Os algoritmos estão em todos os lados. O exemplo da Nova Zelândia coloca duas questões de peso na mesa. Em primeiro lugar, eles não são usados apenas por empresas privadas: as instituições públicas também recorrem a eles para tomar decisões relevantes. Em segundo lugar, os algoritmos erram, e esses erros podem arruinar sua vida.

A matemática e ativista Cathy O’Neil diz que os algoritmos são “opiniões fechadas em matemática”. Dependendo de quem construa esses modelos, quais variáveis leve em conta e com que dados os alimente, o resultado será um ou outro. “Geralmente achamos que os algoritmos são neutros, mas não é assim. Os vieses são estruturais e sistêmicos, têm pouco a ver com uma decisão individual”, explica Virginia Eubanks, professora de Ciências Políticas da Universidade de Albany (Nova York) e autora de Automating Inequality (“automatizando a desigualdade”), um livro que investiga os vieses socioeconômicos dos algoritmos com um subtítulo significativo: How High-Tech Tools Profile, Police, and Punish the Poor (“como as ferramentas tecnológicas perfilam, controlam e punem os pobres”).

Eubanks fala em seu livro do sistema da Nova Zelândia citado e de muitos outros em funcionamento nos Estados Unidos. Um deles determina quem dos 60.000 sem-teto de Los Angeles tem direito a receber ou não alguma ajuda pública; outro, supostamente projetado para conceder benefícios sociais de maneira objetiva em Indiana, teve de ser fechado quando se descobriu que encorajava cortes de verbas do Governo, que coincidentemente estava com um orçamento apertado, ao deixar fora do sistema contribuintes que reuniam os requisitos para receber os benefícios.

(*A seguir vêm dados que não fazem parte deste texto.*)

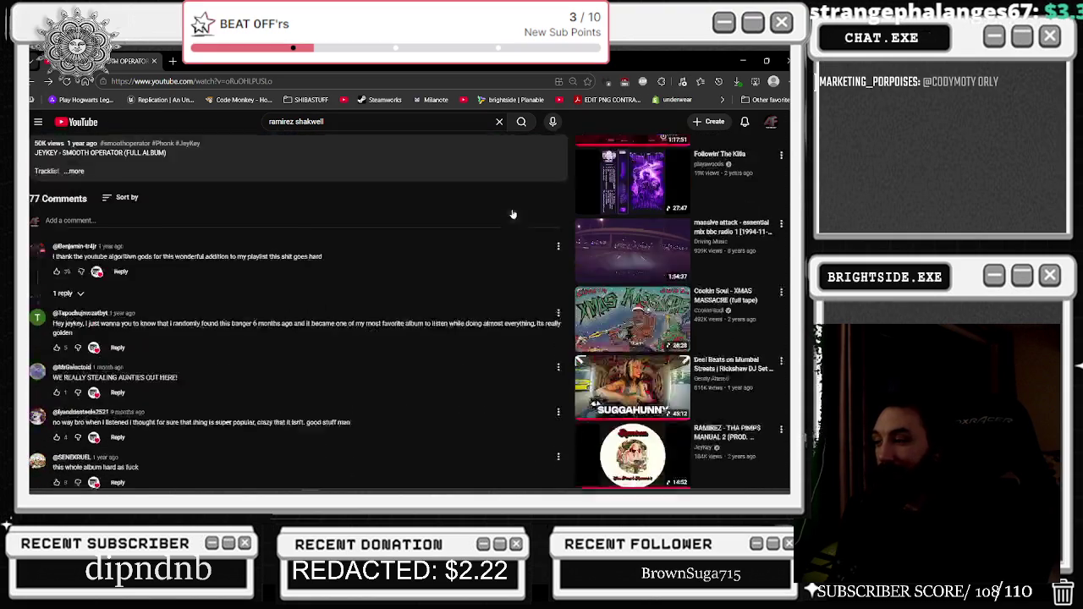
scroll(511, 212, "down", 3)
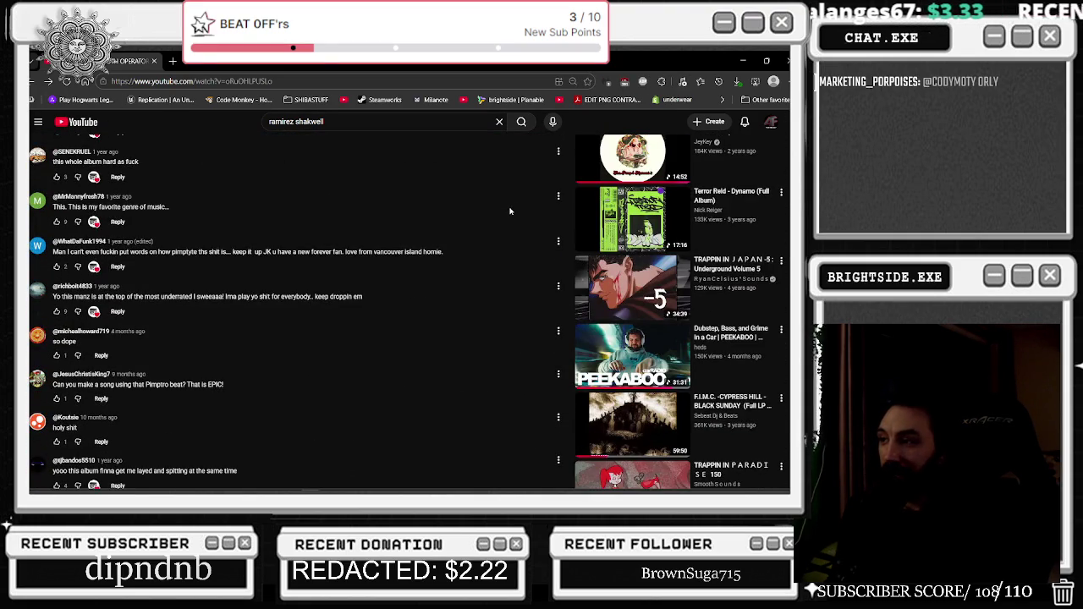
scroll(510, 211, "down", 1)
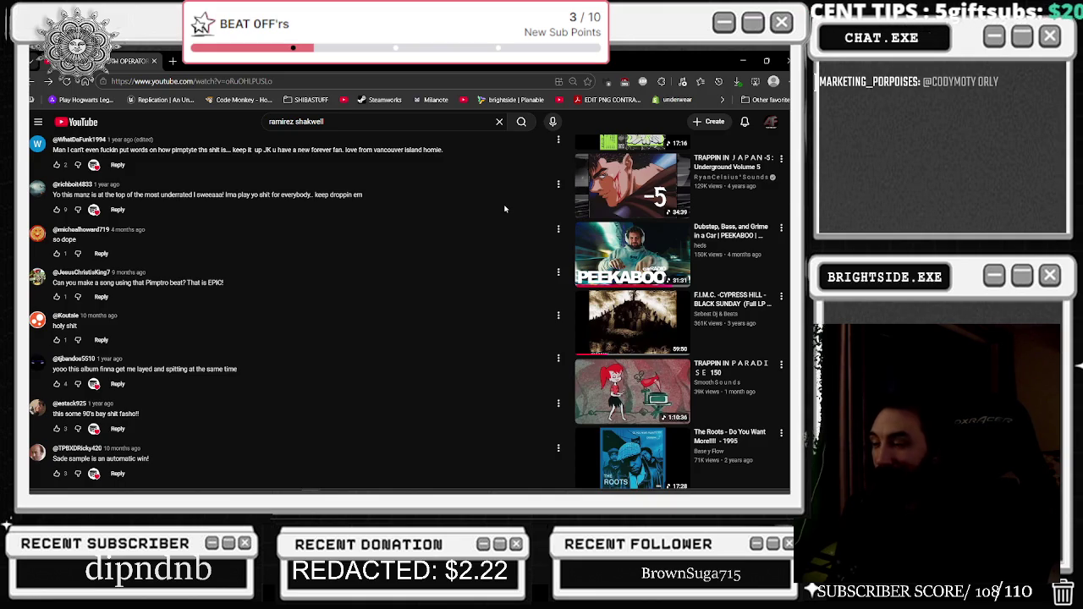
scroll(504, 209, "down", 1)
scroll(504, 209, "down", 1)
scroll(504, 209, "down", 1)
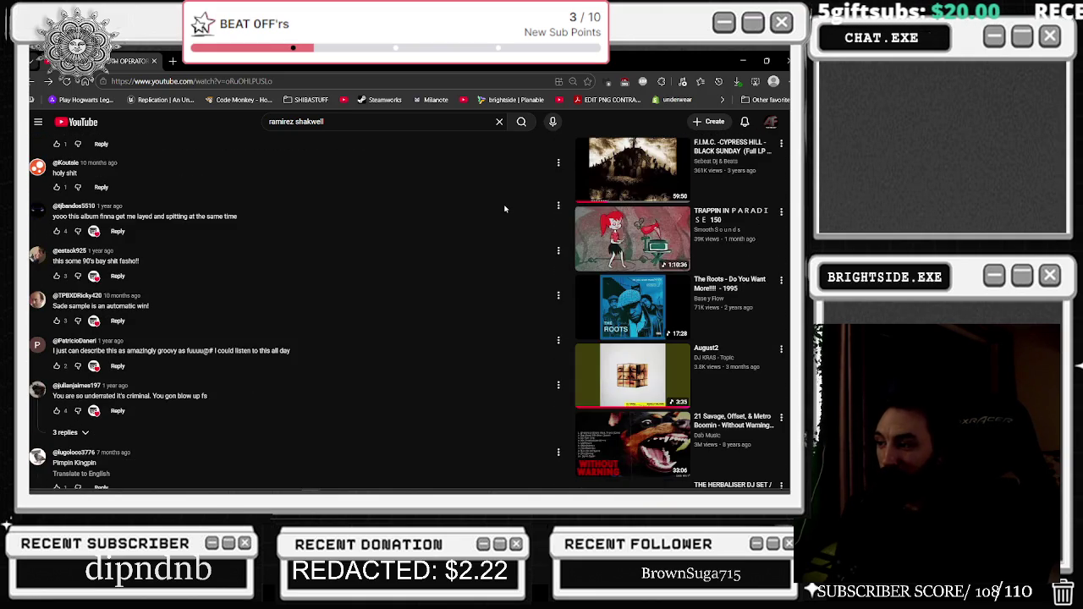
mouse_move(632, 374)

Há exemplos mais impressionantes. No condado de Allegheny (Pittsburgh, Pensilvânia), um algoritmo do Escritório de Crianças, Jovens e Famílias tenta prever o comportamento futuro dos pais para evitar abusos ou maus-tratos. Faz isso especulando o que é provável que os sujeitos analisados façam, com base nos patrões de comportamento que mostraram indivíduos similares no passado.

Todo isso a partir de dados públicos, o que por si só, como demonstra a autora, já é uma grande discriminação socioeconômica (nos EUA, quem recorre ao sistema público é quem não pode pagar o privado). Escola pública, departamento de habitação, serviço de apoio ao desempregado, polícia do condado… as pessoas que se relacionam com essas instituições são mais pobres do que ricas, sem dúvida. E nos EUA, os pobres são, na maioria, negros, latinos e membros de outras minorias étnicas.

As famílias ricas, explica Eubanks, também podem ser disfuncionais, mas o sistema do condado de Allegheny não reconheceria isso: as clínicas de desintoxicação e os psiquiatras, por exemplo, não estão dentro do sistema público e, portanto, não computam para o algoritmo. “É correto que o sistema castigue desproporcionalmente aos mais vulneráveis? Os mais ricos tolerariam que seus dados fossem usados desse modo? É claro que não”, afirma, indignada, a nova-iorquina. “Devemos refletir sobre o que estamos fazendo, o que diz de nós como sociedade automatizar a decisão sobre se os pais cuidam bem ou mal de seus filhos”, acrescenta.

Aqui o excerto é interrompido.